Anecdotes sur Édouard Manet

  • Son camarade d’enfance Antonin Proust le suivit dans l’apprentissage de la peinture. Par la suite, Proust abandonna la carrière artistique, mais fut un homme politique important, fondateur notamment de l’École du Louvre. L’amitié entre les deux hommes dura jusqu’à la mort du peintre.
  • Manet fut toute sa vie proche du milieu littéraire. Baudelaire compta parmi ses amis dès la fin des années 1850 et inspira Manet dans ses créations pendant une dizaine d’années. Zola fut aussi un soutien important pour Manet quand ce dernier était rejeté par le Salon. Enfin, Mallarmé fut également l’ami du peintre. Manet réalisa plusieurs illustrations pour le poète.
  • Lors des funérailles de Manet, plusieurs personnalités allèrent de leurs déclarations sur l’artiste, mais c’est Degas qui marqua cette journée en déclarant : « Son art était bien plus grand que nous le pensions »
  • Toute sa carrière, Manet et son œuvre furent critiqués. Enchaînant les scandales, il passa pour un provocateur qu’il n’était en réalité pas du tout. Voulant convaincre le Salon toute sa vie, Manet recherchait avant tout une reconnaissance officielle.
  • Manet avait déclaré lors de son exposition personnelle de 1867 vouloir faire des œuvres sincères. Une volonté qui n’allait pas dans le sens des critères de beauté et de perfection du Salon, mais qui faisant de Manet un témoin de son époque en peignant ses amis et son milieu social aisé.
  • Pendant un temps, les futurs et jeunes impressionnistes firent de lui leur chef de file, ce qui n’était pas pour plaire à Manet. Ce dernier, en peignant plus sombre que ces jeunes amis, montra qu’il suivait quelques préceptes académiques alors que les futurs impressionnistes étaient plus novateurs, révolutionnaires. Manet fut tout de même considéré comme le précurseur de ce mouvement impressionniste qu’il a engendré malgré lui et dont un des grands représentants fut son quasi homonyme, Monet. Édouard Manet fut un artiste permettant la transition entre le classicisme et l’art moderne.

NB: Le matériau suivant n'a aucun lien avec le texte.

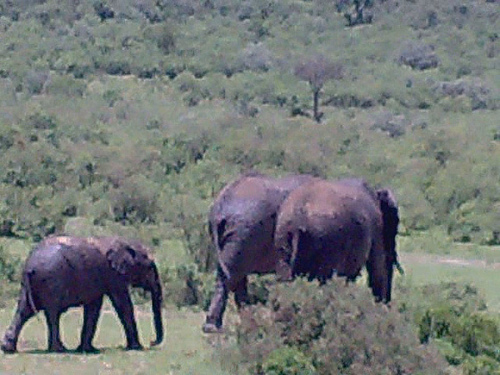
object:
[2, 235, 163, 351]
baby elephant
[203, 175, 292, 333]
big elephant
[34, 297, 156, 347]
legs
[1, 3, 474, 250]
trees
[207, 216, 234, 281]
tail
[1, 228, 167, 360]
baby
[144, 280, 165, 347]
trunk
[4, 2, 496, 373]
grass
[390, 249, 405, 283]
tusk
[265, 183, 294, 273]
side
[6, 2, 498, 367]
ground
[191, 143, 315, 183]
wall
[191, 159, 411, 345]
elephant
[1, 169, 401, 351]
elephants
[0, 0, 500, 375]
bushes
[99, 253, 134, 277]
ear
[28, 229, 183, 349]
elephant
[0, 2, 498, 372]
field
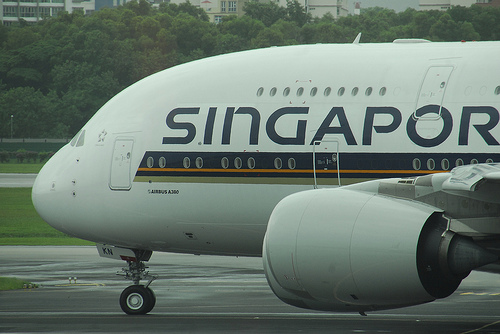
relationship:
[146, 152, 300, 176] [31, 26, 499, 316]
windows on side of plane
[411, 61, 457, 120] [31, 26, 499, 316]
door on side of plane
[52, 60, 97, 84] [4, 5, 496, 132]
leaves on many trees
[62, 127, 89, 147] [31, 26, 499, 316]
front windows of plane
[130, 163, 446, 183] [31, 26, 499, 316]
lines on side of plane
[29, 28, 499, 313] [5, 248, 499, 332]
airplane on ground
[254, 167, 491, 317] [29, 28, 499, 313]
engine on airplane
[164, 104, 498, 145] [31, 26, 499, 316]
singapor on side of plane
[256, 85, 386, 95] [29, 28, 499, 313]
windows on airplane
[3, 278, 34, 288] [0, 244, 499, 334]
grass near ground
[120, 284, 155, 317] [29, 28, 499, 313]
wheel of airplane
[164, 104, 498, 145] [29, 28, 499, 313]
singapor on airplane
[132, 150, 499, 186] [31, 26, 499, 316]
stripe on side of plane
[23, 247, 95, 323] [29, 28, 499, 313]
runway by airplane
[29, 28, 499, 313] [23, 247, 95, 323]
airplane on runway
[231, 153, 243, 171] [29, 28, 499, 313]
window by airplane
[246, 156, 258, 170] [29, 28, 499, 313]
window by airplane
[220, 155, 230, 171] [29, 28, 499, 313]
window by airplane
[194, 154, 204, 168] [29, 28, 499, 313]
window by airplane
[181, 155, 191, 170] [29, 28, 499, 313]
window by airplane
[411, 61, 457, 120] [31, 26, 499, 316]
door by plane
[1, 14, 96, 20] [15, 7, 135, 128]
buildings by forest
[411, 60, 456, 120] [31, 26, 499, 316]
door on plane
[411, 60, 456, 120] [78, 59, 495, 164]
door on side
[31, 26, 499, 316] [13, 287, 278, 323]
plane on runway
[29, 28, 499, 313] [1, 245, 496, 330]
airplane on runway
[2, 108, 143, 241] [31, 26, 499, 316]
nose on plane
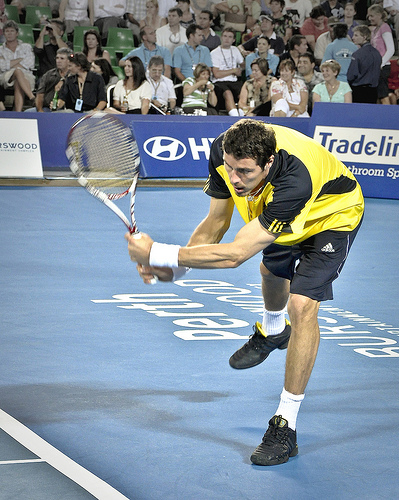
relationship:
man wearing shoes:
[127, 110, 366, 467] [229, 316, 307, 469]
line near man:
[1, 415, 130, 500] [127, 110, 366, 467]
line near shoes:
[1, 415, 130, 500] [229, 316, 307, 469]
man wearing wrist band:
[127, 110, 366, 467] [146, 237, 183, 268]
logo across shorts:
[320, 240, 335, 254] [264, 208, 365, 301]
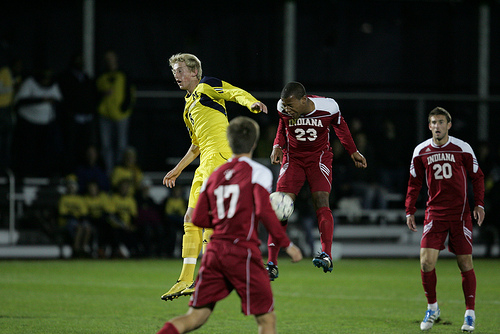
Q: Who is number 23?
A: Soccer player kicking a ball.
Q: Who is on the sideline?
A: Soccer players waiting for their turn.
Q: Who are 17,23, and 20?
A: Three players with red uniforms.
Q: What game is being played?
A: Soccer.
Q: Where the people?
A: On a soccer field.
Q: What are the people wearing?
A: Soccer uniforms.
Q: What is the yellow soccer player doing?
A: Jumping in the air.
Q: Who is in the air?
A: Soccer players.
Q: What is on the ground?
A: Grass.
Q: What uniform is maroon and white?
A: Indiana.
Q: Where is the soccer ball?
A: In the air.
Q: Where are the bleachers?
A: Behind the players.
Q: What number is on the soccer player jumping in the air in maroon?
A: 23.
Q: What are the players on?
A: Field.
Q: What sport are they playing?
A: Soccer.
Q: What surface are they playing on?
A: Astroturf.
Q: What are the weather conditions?
A: Clear and warm.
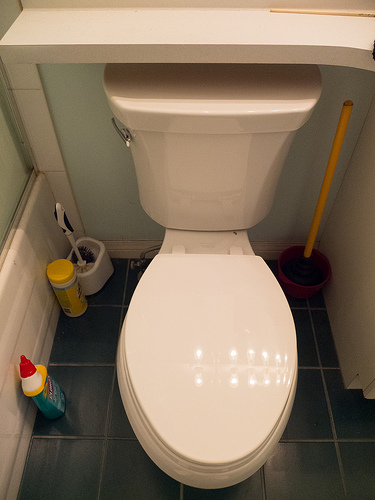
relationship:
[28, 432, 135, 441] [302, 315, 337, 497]
grout line on floor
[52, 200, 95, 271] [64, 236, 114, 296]
brush inside stand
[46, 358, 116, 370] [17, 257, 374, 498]
groutline on floor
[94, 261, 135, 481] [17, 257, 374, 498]
white groutline on floor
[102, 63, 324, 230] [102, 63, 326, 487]
reservoir on toilet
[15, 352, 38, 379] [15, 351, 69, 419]
red cap on bottle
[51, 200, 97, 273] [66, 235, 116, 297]
toilet brush with container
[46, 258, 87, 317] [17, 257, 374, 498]
bottle on floor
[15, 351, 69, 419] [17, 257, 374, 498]
bottle on floor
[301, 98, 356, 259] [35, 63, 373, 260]
handle next to wall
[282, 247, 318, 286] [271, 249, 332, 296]
plunger in bowl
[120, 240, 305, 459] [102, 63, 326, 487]
seat on toilet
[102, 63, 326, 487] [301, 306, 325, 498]
toilet on floor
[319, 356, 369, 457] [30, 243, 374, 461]
blue tile on floor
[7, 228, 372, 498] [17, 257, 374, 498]
blue tile on floor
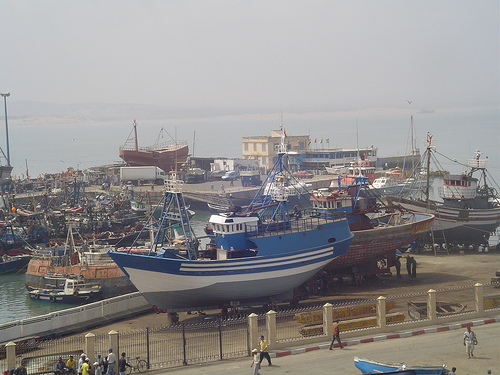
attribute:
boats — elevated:
[107, 207, 353, 320]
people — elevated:
[393, 251, 403, 280]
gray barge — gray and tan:
[8, 267, 118, 312]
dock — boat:
[2, 151, 498, 373]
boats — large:
[105, 171, 349, 303]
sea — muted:
[15, 117, 497, 179]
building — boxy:
[241, 127, 313, 175]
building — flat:
[208, 155, 266, 176]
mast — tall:
[0, 91, 12, 178]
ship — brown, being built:
[119, 118, 193, 173]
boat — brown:
[340, 209, 447, 270]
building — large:
[227, 133, 332, 193]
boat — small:
[29, 279, 101, 300]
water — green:
[0, 252, 100, 328]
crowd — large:
[32, 332, 112, 372]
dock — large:
[146, 221, 404, 327]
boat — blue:
[101, 195, 304, 278]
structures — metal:
[199, 153, 330, 241]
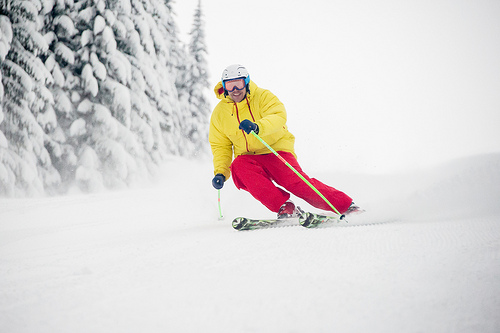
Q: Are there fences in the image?
A: No, there are no fences.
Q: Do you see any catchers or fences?
A: No, there are no fences or catchers.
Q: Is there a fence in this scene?
A: No, there are no fences.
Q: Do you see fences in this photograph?
A: No, there are no fences.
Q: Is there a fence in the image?
A: No, there are no fences.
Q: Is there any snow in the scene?
A: Yes, there is snow.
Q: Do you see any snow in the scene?
A: Yes, there is snow.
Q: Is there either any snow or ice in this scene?
A: Yes, there is snow.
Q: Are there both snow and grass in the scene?
A: No, there is snow but no grass.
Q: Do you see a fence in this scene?
A: No, there are no fences.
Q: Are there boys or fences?
A: No, there are no fences or boys.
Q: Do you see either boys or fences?
A: No, there are no fences or boys.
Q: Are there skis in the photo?
A: Yes, there are skis.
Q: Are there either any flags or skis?
A: Yes, there are skis.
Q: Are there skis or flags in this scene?
A: Yes, there are skis.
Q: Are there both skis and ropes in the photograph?
A: No, there are skis but no ropes.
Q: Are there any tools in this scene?
A: No, there are no tools.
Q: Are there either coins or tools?
A: No, there are no tools or coins.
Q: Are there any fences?
A: No, there are no fences.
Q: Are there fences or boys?
A: No, there are no fences or boys.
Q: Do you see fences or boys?
A: No, there are no fences or boys.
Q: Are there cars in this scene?
A: No, there are no cars.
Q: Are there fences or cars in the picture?
A: No, there are no cars or fences.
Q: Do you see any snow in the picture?
A: Yes, there is snow.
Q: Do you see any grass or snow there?
A: Yes, there is snow.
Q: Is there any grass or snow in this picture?
A: Yes, there is snow.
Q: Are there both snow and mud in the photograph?
A: No, there is snow but no mud.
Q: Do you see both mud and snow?
A: No, there is snow but no mud.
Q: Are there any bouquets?
A: No, there are no bouquets.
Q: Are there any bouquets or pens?
A: No, there are no bouquets or pens.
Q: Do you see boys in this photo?
A: No, there are no boys.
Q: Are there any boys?
A: No, there are no boys.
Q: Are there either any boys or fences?
A: No, there are no boys or fences.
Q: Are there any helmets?
A: Yes, there is a helmet.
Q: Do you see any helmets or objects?
A: Yes, there is a helmet.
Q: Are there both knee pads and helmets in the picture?
A: No, there is a helmet but no knee pads.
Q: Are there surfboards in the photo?
A: No, there are no surfboards.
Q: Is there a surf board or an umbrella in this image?
A: No, there are no surfboards or umbrellas.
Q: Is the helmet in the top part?
A: Yes, the helmet is in the top of the image.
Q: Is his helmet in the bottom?
A: No, the helmet is in the top of the image.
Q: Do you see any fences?
A: No, there are no fences.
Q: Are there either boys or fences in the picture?
A: No, there are no fences or boys.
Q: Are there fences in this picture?
A: No, there are no fences.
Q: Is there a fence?
A: No, there are no fences.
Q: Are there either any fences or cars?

  • Son champ thématique fut très large, explorant tous les genres : scènes historiques, portraits, paysages, marines, scènes de genre (cafés, loisirs en plein air), natures mortes.
  • Son influence sur ses amis impressionnistes fut manifeste, mais il conserva sa liberté, n’appartenant vraiment à aucun courant, à aucune école, sinon celle de la modernité. Manet apprit la technique académique chez Thomas Couture pour la mettre au service de sa propre subjectivité. Il assimila également de toutes les innovations du moment, du réalisme de Courbet à l’impressionnisme qui se développait. Il devint ainsi l’une des figures les plus originales du renouveau de l’art à la fin du 19e siècle.